以上、僕の検証結果を踏まえて「明瞭度」をあらためて書いてみました。調整時のお役に立てれば幸いです。
**今更だけど、ニコンのカメラは内部処理に「明瞭度」が加わりました。最初ネーミングが一緒なのにはびっくりしたけど、、。僕はニコンユーザーではないので、確実な検証は行っていませんが、サイトなどで作例を見る限りは、名前通りでほぼ同じような動きをしているように見受けられます。
コントラストを足して全体の階調自体を左右に広げ、「明瞭度」でその中のハイライト・シャドー部に階調を足していく事で全体の階調が深く広がります。JPEG撮りをする方は有効に使うと良いと思います。
もう一つだけ、、、
CameraRaWの「ディテール」タブの『シャープ』(4種類の関連スライダー)も輝度チャンネルに効果を与えています。

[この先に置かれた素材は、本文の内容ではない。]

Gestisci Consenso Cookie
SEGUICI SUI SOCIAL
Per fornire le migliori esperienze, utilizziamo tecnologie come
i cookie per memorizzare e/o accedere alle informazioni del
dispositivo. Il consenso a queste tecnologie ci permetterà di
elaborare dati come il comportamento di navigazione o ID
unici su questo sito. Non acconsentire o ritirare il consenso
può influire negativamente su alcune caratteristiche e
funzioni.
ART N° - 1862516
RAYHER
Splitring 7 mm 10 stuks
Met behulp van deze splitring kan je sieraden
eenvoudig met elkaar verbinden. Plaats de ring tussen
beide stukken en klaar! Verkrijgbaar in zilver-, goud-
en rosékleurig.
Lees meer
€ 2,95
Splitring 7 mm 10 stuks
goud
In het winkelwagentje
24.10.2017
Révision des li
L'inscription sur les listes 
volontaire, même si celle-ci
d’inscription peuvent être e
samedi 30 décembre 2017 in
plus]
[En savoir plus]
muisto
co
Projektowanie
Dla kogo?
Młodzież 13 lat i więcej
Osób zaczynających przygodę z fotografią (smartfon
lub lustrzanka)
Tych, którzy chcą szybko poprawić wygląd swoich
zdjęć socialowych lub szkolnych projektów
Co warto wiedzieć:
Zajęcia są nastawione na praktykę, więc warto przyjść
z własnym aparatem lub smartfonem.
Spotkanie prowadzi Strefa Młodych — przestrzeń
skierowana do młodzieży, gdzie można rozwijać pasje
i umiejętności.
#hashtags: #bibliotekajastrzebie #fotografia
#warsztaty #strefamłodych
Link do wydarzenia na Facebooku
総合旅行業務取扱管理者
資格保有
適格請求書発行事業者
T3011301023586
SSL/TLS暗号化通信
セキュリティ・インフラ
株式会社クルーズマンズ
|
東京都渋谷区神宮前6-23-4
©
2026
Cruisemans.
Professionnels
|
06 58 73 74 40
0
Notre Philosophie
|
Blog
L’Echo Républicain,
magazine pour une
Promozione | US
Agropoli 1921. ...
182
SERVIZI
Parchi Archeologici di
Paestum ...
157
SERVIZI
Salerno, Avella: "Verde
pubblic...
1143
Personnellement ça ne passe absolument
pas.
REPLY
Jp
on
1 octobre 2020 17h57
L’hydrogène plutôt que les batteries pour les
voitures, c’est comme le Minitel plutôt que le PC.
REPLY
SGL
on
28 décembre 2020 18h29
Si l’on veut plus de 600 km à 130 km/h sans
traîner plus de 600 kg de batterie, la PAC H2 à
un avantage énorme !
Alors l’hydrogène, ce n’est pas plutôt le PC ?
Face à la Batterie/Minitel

こちらもRGBと説明されている方がいますが、違います。オプションを押しながら操作すると画面がグレーになりますが、「調整が解りやすいから」(だけ)では無く、そもそも輝度チャンネルで効果を与えているからです。
その下のノイズの「輝度」はそのまんま輝度ですよね。
シャープ系もRGBに与える事によっては同じように色に関わる部分で影響が出る場合もありますが、シャープ系はそれ以上に問題が出る事があります。
こちらは機会があればまた書くかも知れません。
コントラストとシャープの違い。使い方。
何がどう動くのか、どう見せるのかを正しく理解すると画像データ、作品作りの調整がより明確に行われると思います。